Görünüm "pozitif"ten "durağan"a çekildi
Moody’s, yaptığı açıklamada not artışının ardından Türkiye’nin görünümünü "pozitif"ten "durağan"a çevirdiğini bildirdi. Forinvest Haber anketine göre bu değerlendirme, piyasa beklentilerinin üzerinde bir gelişme olarak dikkat çekti.
Enflasyonla mücadelede başarı, not artışının temel nedeni
Not artışının ardında, Türkiye Cumhuriyet Merkez Bankası’nın uyguladığı sıkı parasal politika ile enflasyonu dizginleme çabasının etkili olduğu belirtildi. Moody’s, ekonomik dengesizliklerin azaltılması, Türk lirasına güvenin yeniden tesis edilmesi ve yabancı yatırımcıların güven kazanması gibi gelişmeleri de kararında etkili faktörler arasında gösterdi.
Kuruluş ayrıca, politika yapım sürecinde siyasi müdahalenin azalması ve geri dönüş riskinin düşmesiyle birlikte, ekonomik reformlara olan bağlılığın artmasının da not artışını desteklediğini belirtti.

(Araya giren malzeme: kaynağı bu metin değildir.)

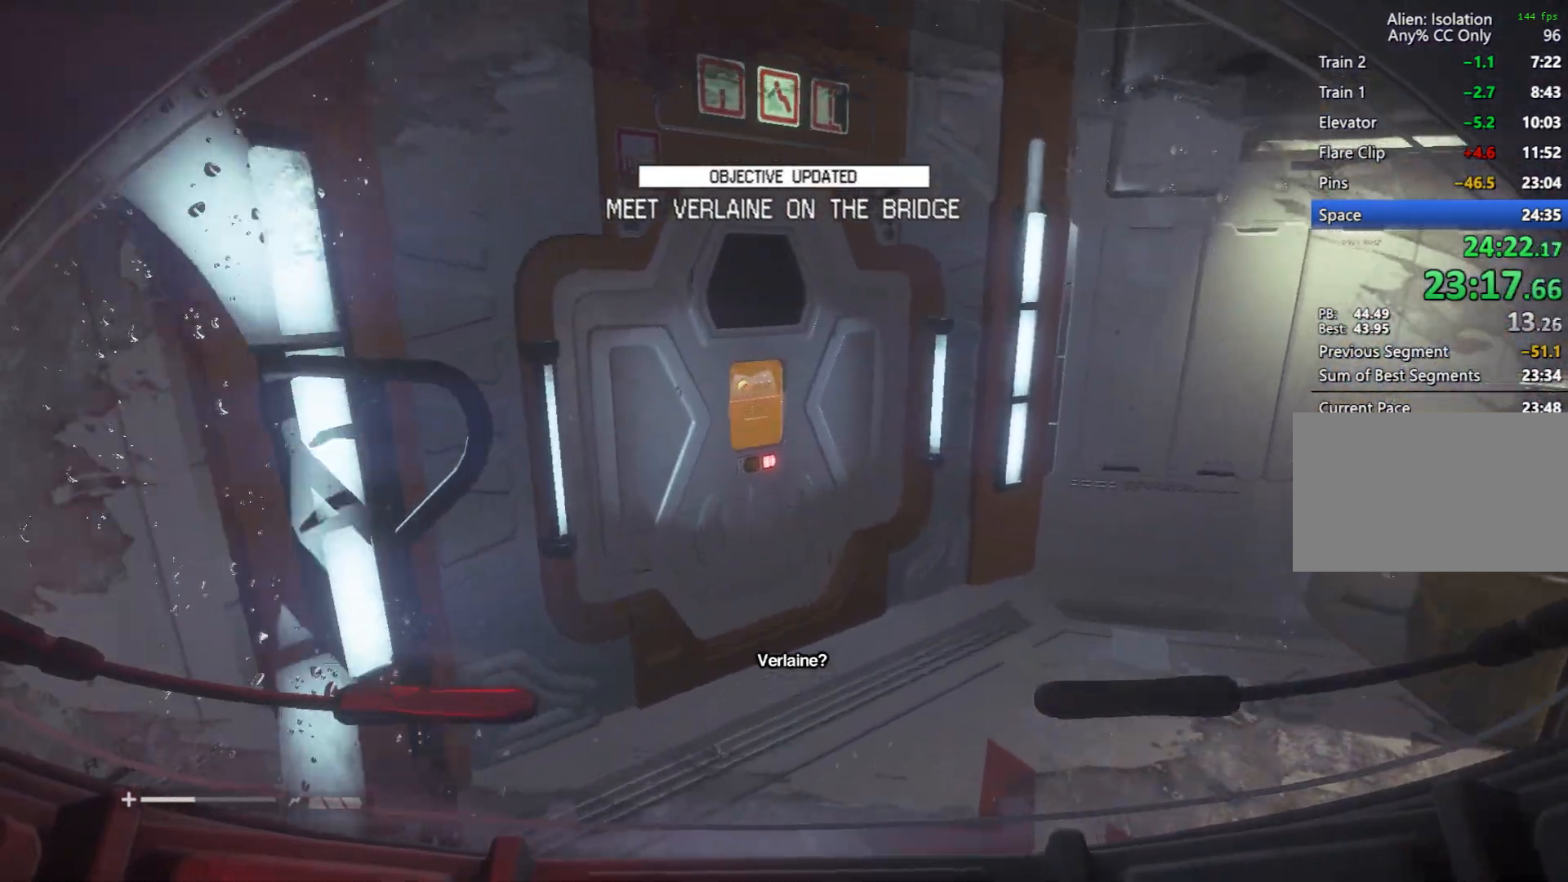
{"keys": [], "mouse": [], "events": [[83, "e", "down"], [133, "e", "up"], [217, "e", "down"], [267, "e", "up"], [367, "e", "down"], [450, "e", "up"], [450, "w", "up"]]}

Olumlu ve olumsuz riskler dengelenmiş durumda
Moody’s açıklamasında şu değerlendirmelere yer verdi:
- Etkin politika uygulamalarının devam etmesi hâlinde dış pozisyonda iyileşme potansiyeli bulunuyor.
- Enerji bağımlılığını azaltacak yapısal reformlar ve ihracat rekabetçiliğini artıracak adımlar, dış şoklara karşı direnci artırabilir.
- Ancak geçmişteki ekonomi politikalarına dönüş ve döviz rezervlerindeki yetersizlik, risk unsuru olmaya devam ediyor.
Ekonomide yeniden dengelenme süreci sürüyor
Kuruluş, iç talebin zayıflayacağını ve GSYH büyümesinin 2024’teki %3,2 seviyesinden 2025’te %2,2’ye gerileyeceğini, 2026’da ise yeniden %3,2’ye yükseleceğini öngördü. Bu oranlar, potansiyel büyüme seviyesi olan %3,5-%4,5’in altında kalıyor.
Enflasyonda ise kayda değer iyileşme beklentisi dikkat çekti:
- Haziran 2024’te %72 olan enflasyon, Haziran 2025’te %35’e, 2025 sonunda %30’a, 2026 sonunda ise %20’ye gerileyecek.
- Cari açık ise Mart 2023’teki %5,4 seviyesinden Mart 2025’te %0,9’a düşecek.
Ancak Merkez Bankası’nın net döviz rezervlerinin kısa vadeli dış borçların yalnızca %30’unu karşılaması, dış finansman kırılganlığının devam ettiğini gösteriyor.